On this page
https://en.wikipedia.org/wiki/Rotation_operator_%28quantum_mechanics%29
under "The translation operator," they use Taylor expansion. As part of that proof they state
$p_x = ih * dT(0)/da$
By T(0) they do not mean T evaluated at 0; they mean the translation operator that does nothing.
But what do they MEAN by $p_x = ih * dT(0)/da$? Can't that be read as "the x momentum operator is a scalar multiple of the rate of change in the translation operator, if upgraded by an infinitesimally small amount da, to a 'bigger' translation operator"? What does that mean?
It makes a little more sense if I think about it as:
Our goal is to create an operator that shifts the entire wave function over by an amount (translation). We have an operator that is essentially the derivative (momentum operator).
Let's say we want to shift it over by an amount $\Delta x$. A first approximation would be to create a function that returns the value $\psi(x_0) + (\Delta x * d\psi/dx (x_0))$ at every point $x_0$.
Then this is a very crude approximation of the original $\psi(x)$ shifted over by $\Delta x$.
How could we make the approximation better? Well instead of only using the first derivative once, what if we used the first derivative to get us to $x$ + (some portion of $\Delta x$) say just $1/10 * \Delta x$. Then we have a new $\psi_1$ function which took care of "10%" of the total translation.

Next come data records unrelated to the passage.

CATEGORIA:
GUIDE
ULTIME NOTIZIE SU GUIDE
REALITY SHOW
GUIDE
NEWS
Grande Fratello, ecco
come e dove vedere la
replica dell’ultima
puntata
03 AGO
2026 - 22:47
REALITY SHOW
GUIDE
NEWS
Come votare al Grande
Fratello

Then apply the system again: Take the first derivative of $\psi_1$ again at every point, and then use that to approximately bump every point over by another $1/10 * \Delta x$. That gives us $\psi_2$ which is shifted over now by 20% of the total goal. And what if we did this all the way to $\psi_{10}$.

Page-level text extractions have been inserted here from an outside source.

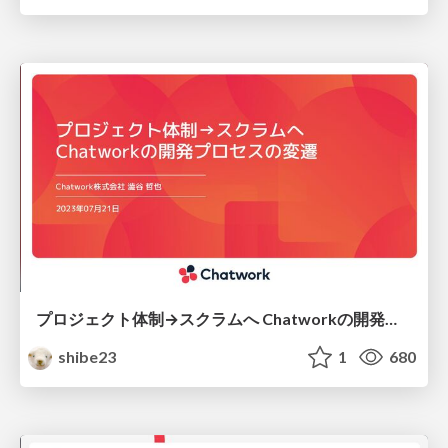
プロジェクト体制→スクラムへ Chatworkの開発プロセスの変遷
shibe23
1
680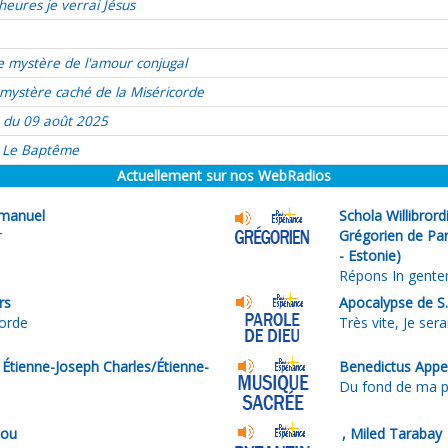
heures je verrai Jésus
e mystère de l'amour conjugal
mystère caché de la Miséricorde
 du 09 août 2025
Le Baptême
Actuellement sur nos WebRadios
manuel
Schola Willibror
r
Grégorien de Par
- Estonie)
Répons In gent
rs
Apocalypse de S.
corde
Très vite, Je serai
Étienne-Joseph Charles/Étienne-
Benedictus Appe
Du fond de ma p
lou
, Miled Tarabay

Well that would make a very good approximation for $\psi$ shifted over by the full $\Delta x$, and the expression representing all that process would be:
$(1 + (1/10 * \Delta x) * d\psi/dx)(1 + (1/10 * \Delta x) * d\psi/dx) .. (1 + (1/10 * \Delta x) * d\psi/dx)$, right? Which if you expand it out with the binomial theorem gets you something that looks very much like the Taylor expansion of e. Hence if you did this to a finer and finer degree, you'd eventually end up with $e^{(\Delta x) d/dx}$. Which is basically what we write as the formula for the translation operator, $e^{\Delta x (i/\hbar)\hat{p} }$.